* [WHAT TO PRODUCE]
Copy all lines below containing "нужно".

────────────────────

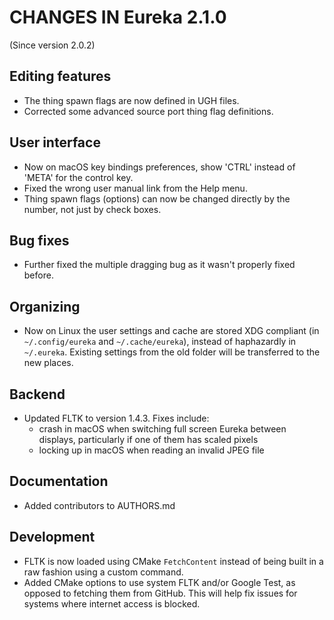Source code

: # CHANGES IN Eureka 2.1.0

(Since version 2.0.2)

## Editing features

* The thing spawn flags are now defined in UGH files.
* Corrected some advanced source port thing flag definitions.

## User interface

* Now on macOS key bindings preferences, show 'CTRL' instead of 'META' for the control key.
* Fixed the wrong user manual link from the Help menu.
* Thing spawn flags (options) can now be changed directly by the number, not just by check boxes.

## Bug fixes

* Further fixed the multiple dragging bug as it wasn't properly fixed before.

## Organizing

* Now on Linux the user settings and cache are stored XDG compliant (in `~/.config/eureka` and
  `~/.cache/eureka`), instead of haphazardly in `~/.eureka`. Existing settings from the old folder 
  will be transferred to the new places.

## Backend

* Updated FLTK to version 1.4.3. Fixes include:
  - crash in macOS when switching full screen Eureka between displays, particularly if one of them
    has scaled pixels
  - locking up in macOS when reading an invalid JPEG file

## Documentation

* Added contributors to AUTHORS.md

## Development

* FLTK is now loaded using CMake `FetchContent` instead of being built in a raw fashion using a
  custom command.
* Added CMake options to use system FLTK and/or Google Test, as opposed to fetching them from
  GitHub. This will help fix issues for systems where internet access is blocked.

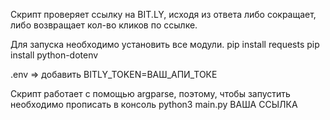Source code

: Скрипт проверяет ссылку на BIT.LY, исходя из ответа либо сокращает, либо возвращает кол-во кликов по ссылке.

Для запуска необходимо установить все модули.
pip install requests
pip install python-dotenv

.env => добавить BITLY_TOKEN=ВАШ_АПИ_ТОКЕ

Скрипт работает с помощью argparse, поэтому, чтобы запустить необходимо прописать в консоль
python3 main.py ВАША ССЫЛКА
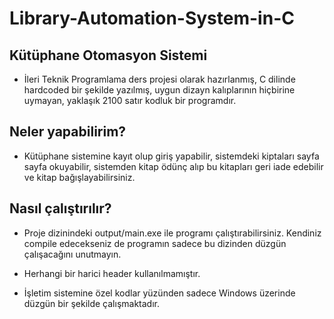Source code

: # Library-Automation-System-in-C

## Kütüphane Otomasyon Sistemi

- İleri Teknik Programlama ders projesi olarak hazırlanmış, C dilinde hardcoded bir şekilde yazılmış, uygun dizayn kalıplarının hiçbirine uymayan, yaklaşık 2100 satır kodluk bir programdır.

## Neler yapabilirim?

- Kütüphane sistemine kayıt olup giriş yapabilir, sistemdeki kiptaları sayfa sayfa okuyabilir, sistemden kitap ödünç alıp bu kitapları geri iade edebilir ve kitap bağışlayabilirsiniz.

## Nasıl çalıştırılır?

- Proje dizinindeki output/main.exe ile programı çalıştırabilirsiniz. Kendiniz compile edecekseniz de programın sadece bu dizinden düzgün çalışacağını unutmayın.

- Herhangi bir harici header kullanılmamıştır.

- İşletim sistemine özel kodlar yüzünden sadece Windows üzerinde düzgün bir şekilde çalışmaktadır.
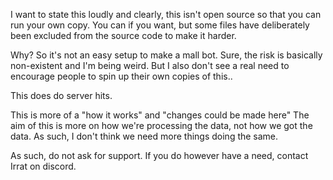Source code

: I want to state this loudly and clearly, this isn't open source so that you can run your own copy.
You can if you want, but some files have deliberately been excluded from the source code to make it harder.

Why? So it's not an easy setup to make a mall bot.
Sure, the risk is basically non-existent and I'm being weird. But I also don't see a real need to encourage people to spin up their own copies of this..

This does do server hits.

This is more of a "how it works" and "changes could be made here"
The aim of this is more on how we're processing the data, not how we got the data.
As such, I don't think we need more things doing the same.

As such, do not ask for support.
If you do however have a need, contact Irrat on discord.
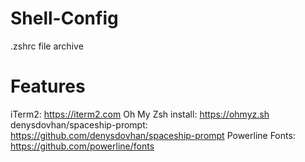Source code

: # Shell-Config
.zshrc file archive

# Features
iTerm2: https://iterm2.com
Oh My Zsh install: https://ohmyz.sh
denysdovhan/spaceship-prompt: https://github.com/denysdovhan/spaceship-prompt
Powerline Fonts: https://github.com/powerline/fonts
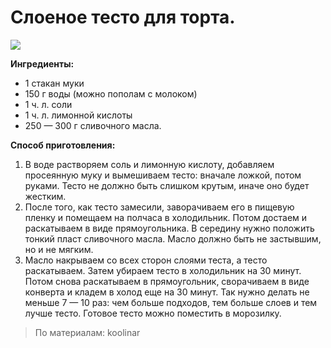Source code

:# Слоеное тесто для торта.
![](/images/Kulinar/Vipechka/Tort/korzh_tort_005.jpg)

**Ингредиенты:**

- 1 стакан муки
- 150 г воды (можно пополам с молоком)
- 1 ч. л. соли
- 1 ч. л. лимонной кислоты
- 250 — 300 г сливочного масла.

**Способ приготовления:**

1. В воде растворяем соль и лимонную кислоту, добавляем просеянную муку и вымешиваем тесто: вначале ложкой, потом руками. Тесто не должно быть слишком крутым, иначе оно будет жестким.
2. После того, как тесто замесили, заворачиваем его в пищевую пленку и помещаем на полчаса в холодильник. Потом достаем и раскатываем в виде прямоугольника. В середину нужно положить тонкий пласт сливочного масла. Масло должно быть не застывшим, но и не мягким.
3. Масло накрываем со всех сторон слоями теста, а тесто раскатываем. Затем убираем тесто в холодильник на 30 минут. Потом снова раскатываем в прямоугольник, сворачиваем в виде конверта и кладем в холод еще на 30 минут. Так нужно делать не меньше 7 — 10 раз: чем больше подходов, тем больше слоев и тем лучше тесто. Готовое тесто можно поместить в морозилку.

> По материалам: koolinar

────────────────────

* [FINISHED TASK]
2. После того, как тесто замесили, заворачиваем его в пищевую пленку и помещаем на полчаса в холодильник. Потом достаем и раскатываем в виде прямоугольника. В середину нужно положить тонкий пласт сливочного масла. Масло должно быть не застывшим, но и не мягким.
3. Масло накрываем со всех сторон слоями теста, а тесто раскатываем. Затем убираем тесто в холодильник на 30 минут. Потом снова раскатываем в прямоугольник, сворачиваем в виде конверта и кладем в холод еще на 30 минут. Так нужно делать не меньше 7 — 10 раз: чем больше подходов, тем больше слоев и тем лучше тесто. Готовое тесто можно поместить в морозилку.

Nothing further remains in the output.